The wires are abuzz with excerpts from a “Fox News Sunday” interview with Condoleezza Rice, the U.S. National Security Adviser, who insists President Bush had “very good intelligence going into the war” and that “nothing pointed to a reversal of Saddam Hussein's very active efforts to acquire weapons of mass destruction, to have very good programs in weapons of mass destruction. It was very clear that this had continued and that it was a gathering danger.”
This is nonsense.
Before our recent Iraq war, the United Nations sent inspectors into Iraq in search of Saddam Hussein’s weapons of mass destruction. The inspectors found nothing. It was the United States, expressing impatience with the inspectors’ inability to find what it was convinced was there, that forced the end of inspections and the launch of the war.
In addition, the United States had the testimony of Hussein Kamel, who was Saddam Hussein’s son-in-law and had run Iraq’s weapons programs for a decade before his defection. Proponents of war used information from Kamel to discuss how large Iraq’s WMD programs were, or, rather, had once been -- without noting that Kamel had also said that “after the gulf war, Iraq destroyed all its chemical and biological weapons stocks and the missiles to deliver them,” according to a March 3 article in Newsweek.
Why were they destroyed? Because Saddam Hussein didn’t want U.N. weapons inspectors finding them.
Funny, isn’t it?
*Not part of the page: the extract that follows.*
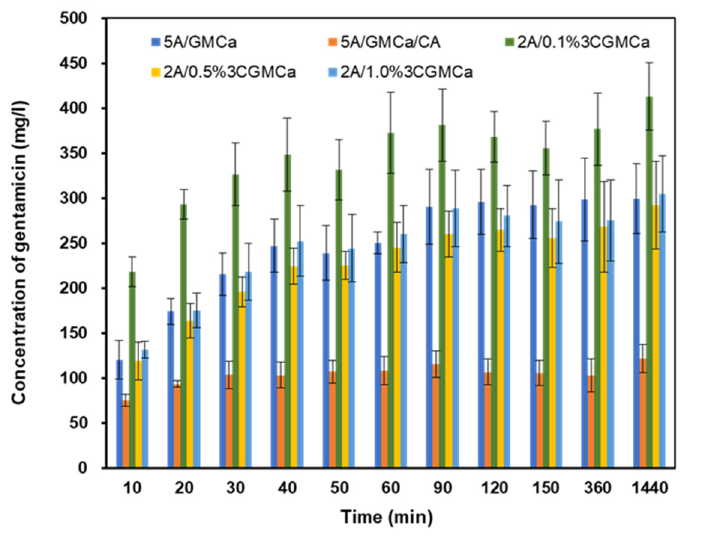
Figure 10. The total amount of gentamicin released from GM-loaded alginate-chitosan (2A/x%3CGMCa, x = 0.1, 0.5, 1.0) beads and GM-loaded alginate beads without/with citric acid (5A/GMCa, 5A/GMCa/CA) as a function of immersion time in PBS solution. Error bars represent the standard deviation from three samples per sample group.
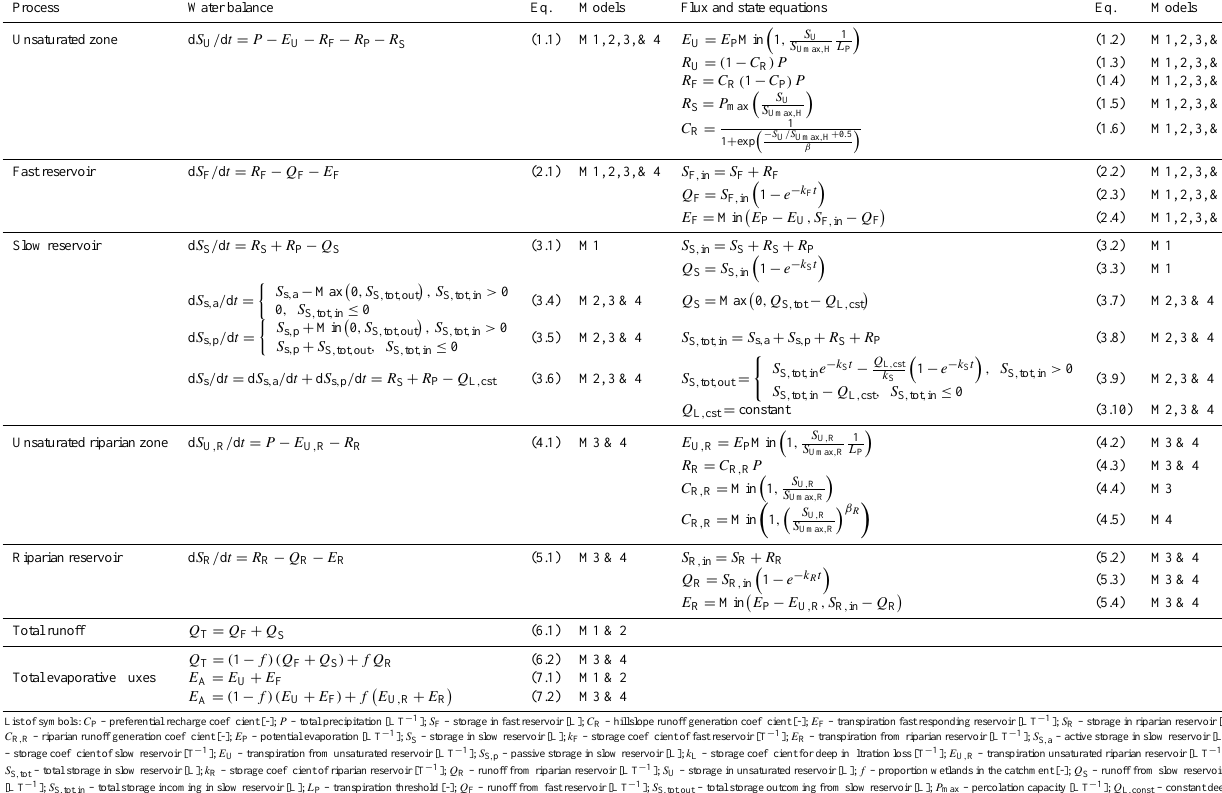
Table 1. Water balance and state and flux equations of the models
Rice went on to say today, according to the Fox News transcript, that “Obviously, after the inspectors were kicked out (by Iraq in 1998), one source of information about his programs was lost.” But the United States clearly didn’t value inspectors as a source of information in 2003, instead deriding their efforts because they couldn’t find the weapons the Bush administration wanted them to.
Not only were the inspectors validated in finding no weapons of mass destruction; they apparently prevented Saddam Hussein from making any.
Almost as though the war was unnecessary -- at least for the reasons for which we were told we were fighting.